By Ambrose Gahene
Government has launched a new model that interlinks and makes calculation of various economic sectors; more accurate in the Gross National Product (GDP) and forecasting of economic growth and policy analysis.
The ministry of Finance says the new model is more comprehensive and is better than the one it has been using because it is holistic, unlike the former which was partially in nature.
In his presentation at Kampala Imperial Royal Hotel last week about the new model which been code named; “The Integrated Macroeconomic Model”, the commissioner macroeconomic policy in the ministry of Finance, Dr Albert Musisi, said over the years the economy has evolved and become sophisticated and thus required new analytical tools to deal with the new aspects of the economy.

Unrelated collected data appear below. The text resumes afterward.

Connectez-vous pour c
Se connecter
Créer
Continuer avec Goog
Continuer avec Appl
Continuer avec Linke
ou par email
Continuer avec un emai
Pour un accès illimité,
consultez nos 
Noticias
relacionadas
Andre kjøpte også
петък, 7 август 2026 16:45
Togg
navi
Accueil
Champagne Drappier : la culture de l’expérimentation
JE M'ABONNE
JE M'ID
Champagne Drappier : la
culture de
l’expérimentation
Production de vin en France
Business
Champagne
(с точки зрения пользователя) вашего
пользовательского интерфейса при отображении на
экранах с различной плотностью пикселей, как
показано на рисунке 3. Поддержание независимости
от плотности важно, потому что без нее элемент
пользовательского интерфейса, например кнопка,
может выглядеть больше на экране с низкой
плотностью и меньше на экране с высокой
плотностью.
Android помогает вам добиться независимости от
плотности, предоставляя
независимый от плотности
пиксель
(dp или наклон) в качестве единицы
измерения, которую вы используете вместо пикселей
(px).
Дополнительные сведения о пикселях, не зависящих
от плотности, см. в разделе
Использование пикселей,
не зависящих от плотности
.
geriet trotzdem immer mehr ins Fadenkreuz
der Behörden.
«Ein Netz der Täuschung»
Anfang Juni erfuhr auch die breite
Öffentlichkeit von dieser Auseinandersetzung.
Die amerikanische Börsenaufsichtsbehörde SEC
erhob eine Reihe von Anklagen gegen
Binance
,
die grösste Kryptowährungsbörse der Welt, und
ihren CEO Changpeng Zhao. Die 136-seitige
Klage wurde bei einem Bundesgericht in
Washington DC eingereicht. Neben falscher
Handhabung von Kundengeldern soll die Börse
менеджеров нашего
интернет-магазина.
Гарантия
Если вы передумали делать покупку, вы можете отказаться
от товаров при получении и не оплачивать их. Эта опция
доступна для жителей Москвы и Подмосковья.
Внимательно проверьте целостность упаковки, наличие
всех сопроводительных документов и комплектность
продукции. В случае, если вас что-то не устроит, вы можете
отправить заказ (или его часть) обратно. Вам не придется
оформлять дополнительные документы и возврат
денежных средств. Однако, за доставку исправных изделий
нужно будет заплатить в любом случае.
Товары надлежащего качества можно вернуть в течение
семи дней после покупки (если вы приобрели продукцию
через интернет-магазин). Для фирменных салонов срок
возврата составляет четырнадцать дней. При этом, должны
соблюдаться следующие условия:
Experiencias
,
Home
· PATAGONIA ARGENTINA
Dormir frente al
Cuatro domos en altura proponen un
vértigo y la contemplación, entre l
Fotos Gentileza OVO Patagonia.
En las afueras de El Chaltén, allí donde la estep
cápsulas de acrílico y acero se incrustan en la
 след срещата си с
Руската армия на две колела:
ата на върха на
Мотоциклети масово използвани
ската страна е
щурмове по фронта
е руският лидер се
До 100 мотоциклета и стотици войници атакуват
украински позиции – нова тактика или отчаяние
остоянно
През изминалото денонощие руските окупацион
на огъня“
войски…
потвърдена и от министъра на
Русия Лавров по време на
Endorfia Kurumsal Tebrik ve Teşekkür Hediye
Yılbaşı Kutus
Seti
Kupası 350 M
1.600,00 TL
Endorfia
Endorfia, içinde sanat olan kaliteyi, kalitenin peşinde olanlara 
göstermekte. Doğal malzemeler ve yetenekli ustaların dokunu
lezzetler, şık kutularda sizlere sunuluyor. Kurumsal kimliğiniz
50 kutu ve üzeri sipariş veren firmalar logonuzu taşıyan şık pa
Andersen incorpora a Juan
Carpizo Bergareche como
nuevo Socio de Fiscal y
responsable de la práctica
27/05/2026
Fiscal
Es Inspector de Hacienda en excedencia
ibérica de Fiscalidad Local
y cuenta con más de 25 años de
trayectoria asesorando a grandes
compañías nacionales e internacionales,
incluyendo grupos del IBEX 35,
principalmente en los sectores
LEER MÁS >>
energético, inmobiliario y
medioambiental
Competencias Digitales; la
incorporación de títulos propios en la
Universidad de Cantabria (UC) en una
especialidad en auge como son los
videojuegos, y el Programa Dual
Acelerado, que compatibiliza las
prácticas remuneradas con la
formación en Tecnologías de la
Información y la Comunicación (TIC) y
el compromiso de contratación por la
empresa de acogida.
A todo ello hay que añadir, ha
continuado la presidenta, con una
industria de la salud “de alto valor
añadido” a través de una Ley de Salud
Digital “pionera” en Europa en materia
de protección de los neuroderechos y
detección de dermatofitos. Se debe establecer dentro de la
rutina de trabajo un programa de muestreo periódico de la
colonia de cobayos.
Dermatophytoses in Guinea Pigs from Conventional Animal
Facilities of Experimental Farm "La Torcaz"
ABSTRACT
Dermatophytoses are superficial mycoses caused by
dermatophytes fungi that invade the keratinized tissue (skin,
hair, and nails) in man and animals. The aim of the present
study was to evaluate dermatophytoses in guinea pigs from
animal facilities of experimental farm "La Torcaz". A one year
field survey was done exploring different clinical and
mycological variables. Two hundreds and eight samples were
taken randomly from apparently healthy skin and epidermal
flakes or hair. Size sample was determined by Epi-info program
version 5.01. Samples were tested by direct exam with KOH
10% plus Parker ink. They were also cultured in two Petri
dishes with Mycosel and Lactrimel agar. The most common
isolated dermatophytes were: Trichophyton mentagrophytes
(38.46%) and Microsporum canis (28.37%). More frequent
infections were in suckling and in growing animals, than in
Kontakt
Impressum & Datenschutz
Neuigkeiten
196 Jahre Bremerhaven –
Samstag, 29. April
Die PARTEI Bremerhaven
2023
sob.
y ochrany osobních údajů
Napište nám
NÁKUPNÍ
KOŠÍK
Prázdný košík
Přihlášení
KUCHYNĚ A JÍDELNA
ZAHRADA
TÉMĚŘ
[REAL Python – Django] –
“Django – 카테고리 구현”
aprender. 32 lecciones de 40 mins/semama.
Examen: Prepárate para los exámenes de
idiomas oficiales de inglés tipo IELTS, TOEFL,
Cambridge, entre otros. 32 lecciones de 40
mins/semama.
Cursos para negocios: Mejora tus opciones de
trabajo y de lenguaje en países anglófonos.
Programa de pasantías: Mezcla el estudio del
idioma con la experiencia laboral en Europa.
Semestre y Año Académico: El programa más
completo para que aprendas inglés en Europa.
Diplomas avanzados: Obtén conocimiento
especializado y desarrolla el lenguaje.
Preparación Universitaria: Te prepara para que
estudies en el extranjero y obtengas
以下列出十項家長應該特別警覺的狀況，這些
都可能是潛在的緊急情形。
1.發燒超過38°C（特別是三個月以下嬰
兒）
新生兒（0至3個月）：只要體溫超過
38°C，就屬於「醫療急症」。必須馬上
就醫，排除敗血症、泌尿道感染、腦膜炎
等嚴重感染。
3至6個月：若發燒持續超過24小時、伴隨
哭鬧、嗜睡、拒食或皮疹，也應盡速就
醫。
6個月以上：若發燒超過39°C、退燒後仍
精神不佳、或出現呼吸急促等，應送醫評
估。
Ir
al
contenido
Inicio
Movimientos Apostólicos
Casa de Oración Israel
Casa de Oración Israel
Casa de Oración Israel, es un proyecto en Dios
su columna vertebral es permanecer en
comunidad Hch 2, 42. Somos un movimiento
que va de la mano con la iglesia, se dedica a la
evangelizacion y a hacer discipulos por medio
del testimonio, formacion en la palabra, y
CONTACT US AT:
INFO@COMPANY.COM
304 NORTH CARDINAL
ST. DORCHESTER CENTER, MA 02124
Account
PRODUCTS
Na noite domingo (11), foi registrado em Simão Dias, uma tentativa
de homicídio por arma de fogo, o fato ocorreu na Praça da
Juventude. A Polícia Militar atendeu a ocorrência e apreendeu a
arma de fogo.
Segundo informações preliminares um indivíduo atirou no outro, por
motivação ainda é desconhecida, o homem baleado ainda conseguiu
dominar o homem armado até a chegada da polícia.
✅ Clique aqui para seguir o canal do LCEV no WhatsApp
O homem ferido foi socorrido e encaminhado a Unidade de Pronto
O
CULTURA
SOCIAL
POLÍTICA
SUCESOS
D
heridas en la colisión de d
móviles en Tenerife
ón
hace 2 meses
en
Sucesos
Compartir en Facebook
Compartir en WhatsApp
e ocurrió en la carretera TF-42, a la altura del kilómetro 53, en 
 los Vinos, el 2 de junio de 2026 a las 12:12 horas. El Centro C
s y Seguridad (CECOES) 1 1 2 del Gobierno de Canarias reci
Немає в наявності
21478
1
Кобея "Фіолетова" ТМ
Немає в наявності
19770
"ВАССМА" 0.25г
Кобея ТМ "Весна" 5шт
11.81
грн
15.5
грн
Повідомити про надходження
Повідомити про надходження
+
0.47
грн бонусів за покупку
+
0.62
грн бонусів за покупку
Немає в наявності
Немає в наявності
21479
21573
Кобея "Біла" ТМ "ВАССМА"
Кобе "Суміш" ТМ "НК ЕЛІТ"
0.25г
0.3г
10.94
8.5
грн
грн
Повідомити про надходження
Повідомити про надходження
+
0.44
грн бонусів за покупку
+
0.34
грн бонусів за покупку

Secretary to the Treasury Keith Muhakanizi, said the economy has become more sophisticated with many sectors that were not in included in the calculation of the GDP now contributing significantly to the country’s growth.
“If you take for example in 1986, there was no ICT, digital, oil and gas and all these have come in and compared to the past, and many others that have emerged that require new model of incorporating them in the calculation of GDP,” he said.
He further pointed out that over the years; there are many developments that have taken place in Uganda’s economy; that requires a more comprehensive model (tool or system) to match with the current developments in the economy which is more sophisticated.
“The use of this tool will be vital in ensuring the implementation of key legislation and key national visions and development plans; charter for fiscal responsibility 2016, East African Community Monetary Union 2022, and Public Finance Management Act 2015,” he added.